--- Problem to work on ---
Look for the line with "wall art: present [280,125,340,240]" in the data below, then reproduce word for word that line and every line after it. Leave out all pictures and add nothing.

Data records below:

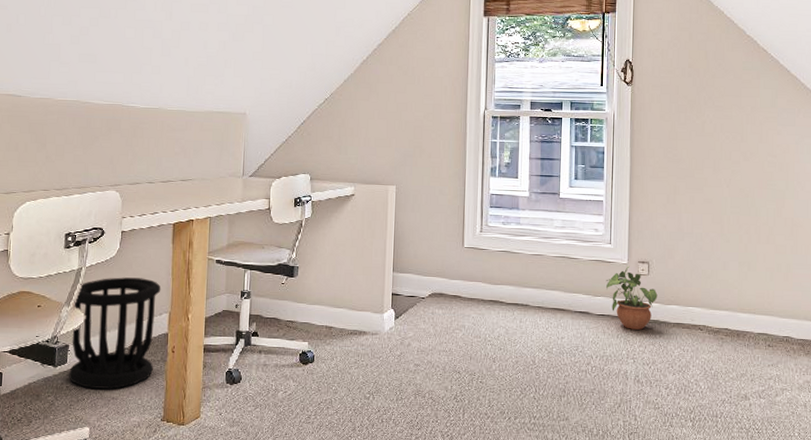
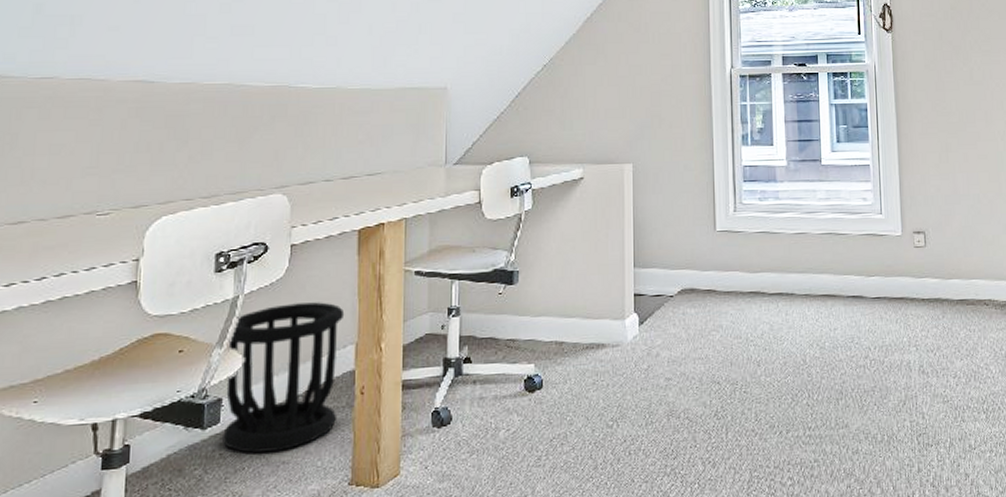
potted plant: present [605,266,658,330] -> none [879,238,937,312]

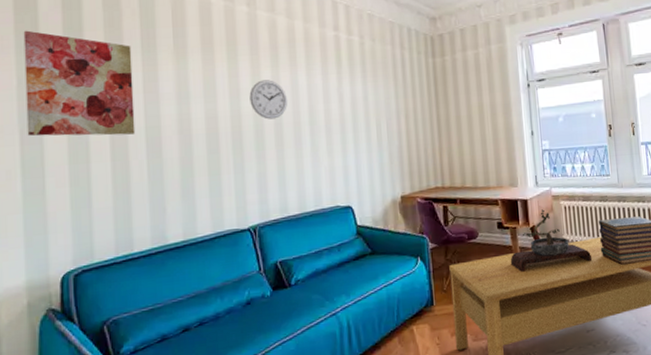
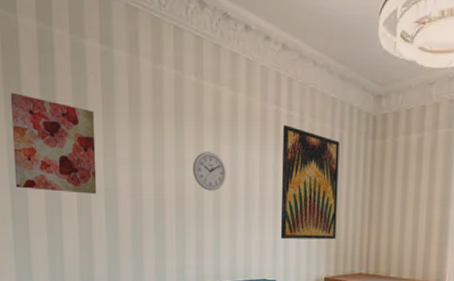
wall art: none [343,49,408,161] -> present [280,125,340,240]

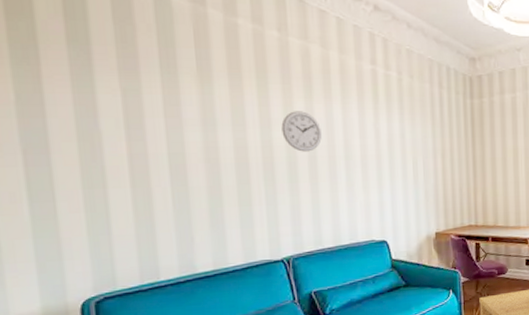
wall art: present [10,92,97,194] -> none [18,39,157,161]
wall art: present [280,125,340,240] -> none [380,85,444,197]

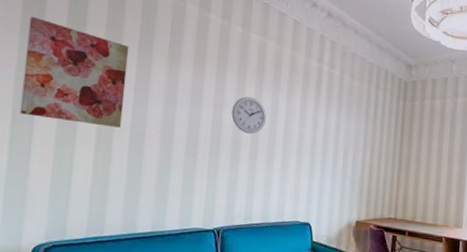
wall art: none [18,39,157,161] -> present [19,16,129,128]

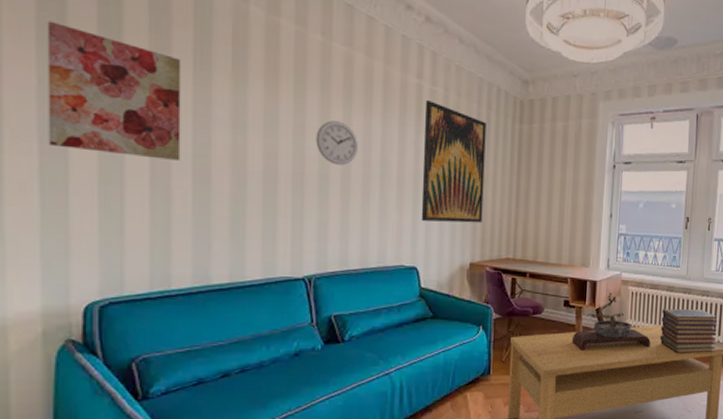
wall art: none [315,81,375,186] -> present [421,100,486,223]

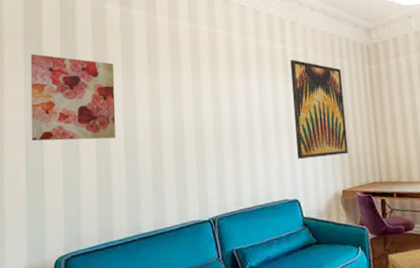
wall clock: present [316,120,358,165] -> none [210,88,242,123]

End of Data records.

--- Output for this task ---
wall art: present [280,125,340,240] -> none [380,85,444,197]

wall art: none [18,39,157,161] -> present [19,16,129,128]

wall art: none [315,81,375,186] -> present [421,100,486,223]

wall clock: present [316,120,358,165] -> none [210,88,242,123]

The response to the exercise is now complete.